An 80-year-old female with double positive disease: Case report and brief review of literature.

BACKGROUND: Goodpasture's syndrome is a triad of alveolar hemorrhage, Glomerulonephritis and circulating anti Glomerular basement membrane antibodies, 25% of cases test positive for ANCA antibodies, this association is known as Double positive disease. This article describes a rare presentation of this entity and reviews available literature. CASE REPORT: 80 year old female presented with hemoptysis and renal failure, she tested positive for both p ANCA and anti glomerular basement membrane antibodies, and despite aggressive medical treatment, she suffered a frustrating outcome.
CONCLUSIONS: Double positive disease accounts for 25% of cases of Goodpasture's syndrome, a suggested Pathophysiology of this association is the renal involvement in ANCA Vasculitis leading to the exposure of antigens from the basement membrane and the formation of antibodies. This entity is believed to carry better prognosis when compared to isolated anti glomerular basement membrane disease.

Background

Goodpasture’s syndrome is a triad of alveolar hemorrhage, Glomerulonephritis and circulating anti Glomerular basement membrane antibodies, 25% of cases test positive for ANCA antibodies, this association is known as Double positive disease.

Case Report

An 80 year-old Hispanic female with history of hypertension, presented to our institution with one month of fatigue, weight loss, and two weeks of hemoptysis with blood streaks and clots, patient denied pain, fever or chills, she denied recent travels, chronic cough, night sweats, sick contacts.

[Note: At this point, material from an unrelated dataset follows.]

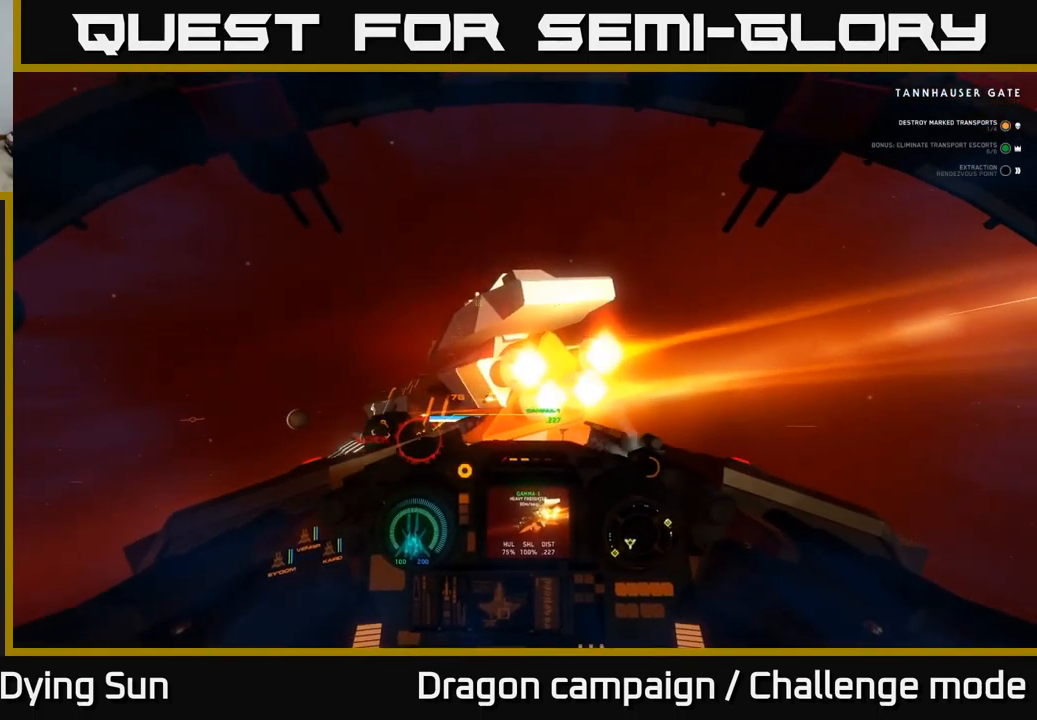
{"buttons": [], "left_stick": "center", "right_stick": "down", "events": [[83, "R2", "down"], [117, "L2", "up"], [200, "R2", "up"], [217, "right_stick", "down"], [267, "right_stick", "center"], [300, "L2", "down"], [300, "R2", "down"], [433, "L2", "up"], [450, "R2", "up"], [450, "right_stick", "down"]]}
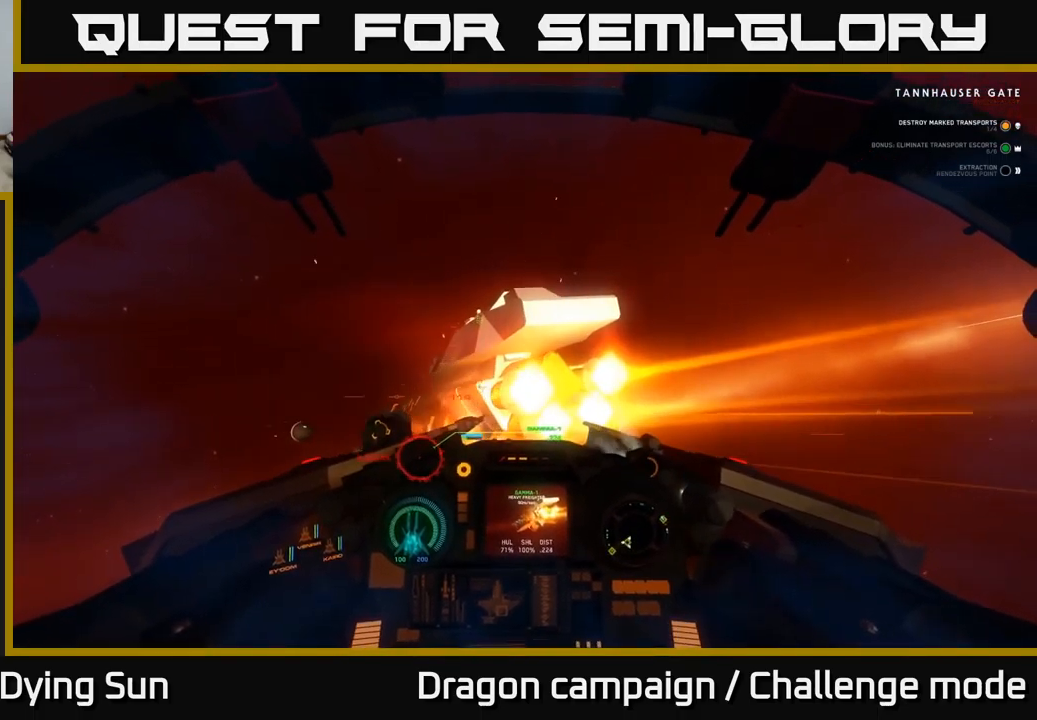
{"buttons": [], "left_stick": "center", "right_stick": "center", "events": [[100, "R2", "down"], [100, "right_stick", "center"], [217, "R2", "up"], [233, "right_stick", "down-left"], [267, "left_stick", "down"], [300, "R2", "down"], [400, "left_stick", "center"], [433, "R2", "up"], [433, "right_stick", "center"]]}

Her Social history was remarkable for 30 pack year of smoking.

Upon presentation to emergency department, her vital signs were: Heart rate of 96, Blood pressure of 175/77, respiratory rate of 22, and Oxygen saturation of 88% on room air, improved to 96% on non rebreather mask.

Her initial exam was remarkable for Cachexia, multiple ecchymoses over upper and lower extremities.

Heart exam revealed for 2/6 systolic murmur best heard over the apex, she had bibasilar crackles on lung examination, her abdominal exam was unremarkable, she did not have any lower extremities edema, no palpable lymph nodes, and her neurologic exam revealed asterixis.

Initial blood work is shown in Tables 1–3, initial urinalysis results are shown in Table 4.

Table 1.

Basic metabolic panel.

Sodium	121
Potassium	7.5
Chloride	91
Bicarbonate	10
Blood urea nitrogen	112
Creatinin	14.2
Calcium	8
‘Phosphorus	7.5
Magnesium	2.8

Table 3.

Coagulation panel.

PT	14.6
PTT	40
INR	1.1

Table 4.

Urinalysis.

Color	Red
Specific gravity	1.013
RBC	2170
WBC	882
Glucose	70
Protein	200

Her initial chest x radiograph is showed moderate cardiomegally and bilateral pulmonary edema (Figure 1).

Figure 1.

Chest x-ray.

Overnight, patient was admitted to the intensive care unit, started on hemodialysis using a femoral Quinton catheter, she was also started on antibiotics for possible urinary tract infection.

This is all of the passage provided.